Improve an existing part
We chose to take the existing [BBa_K1033121] part of miraculin made by team iGEM13_Uppsala and improve it by optimizing it for S. cerevisae and by adding the ADH1 promoter from [BBa_K319005] of team iGEM10_uOttawa. Our new part is ADH1_Miraculin - [BBa_K2408023].
The miraculin glycoprotein, originally produced from the Synsepalum dulcificum plant, is a non-cariogenic substance, with a glycemic index of zero. It is suitable for consumption by diabetics and has the ability to convert sour taste into sweet taste. However, miraculin does not change the taste of the foods / drinks consumed. The mechanism of action of this special protein is still not entirely clear, but it is known that it is triggered in the presence of a low pH.
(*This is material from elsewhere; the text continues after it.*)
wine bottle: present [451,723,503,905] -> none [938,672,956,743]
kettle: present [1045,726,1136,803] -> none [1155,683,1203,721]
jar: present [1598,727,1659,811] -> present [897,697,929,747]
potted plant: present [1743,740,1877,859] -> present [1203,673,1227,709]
Miraculin is a glycoprotein made by plant cells, therefore a yeast like S. cerevisiae would make a better host for expression than bacteria. We optimized the codon of the part for expression in yeast. In addtion, we added few more features:
First, we added the ADH1 promoter at the beginning of the sequence. The ADH1 promoter is a strong constitutive promoter, which is used for protein expression in yeast. Originally the ADH1 promoter regulates the expression of the Alcohol Dehydrogenase 1 enzyme in S. cerevisiae. This version of the promoter is a shortened one and it is not inhibited by ethanol.
Secondly, we added a histidine tag for purification of the prepared protein and finally added the ADH1 terminator for more effective expression.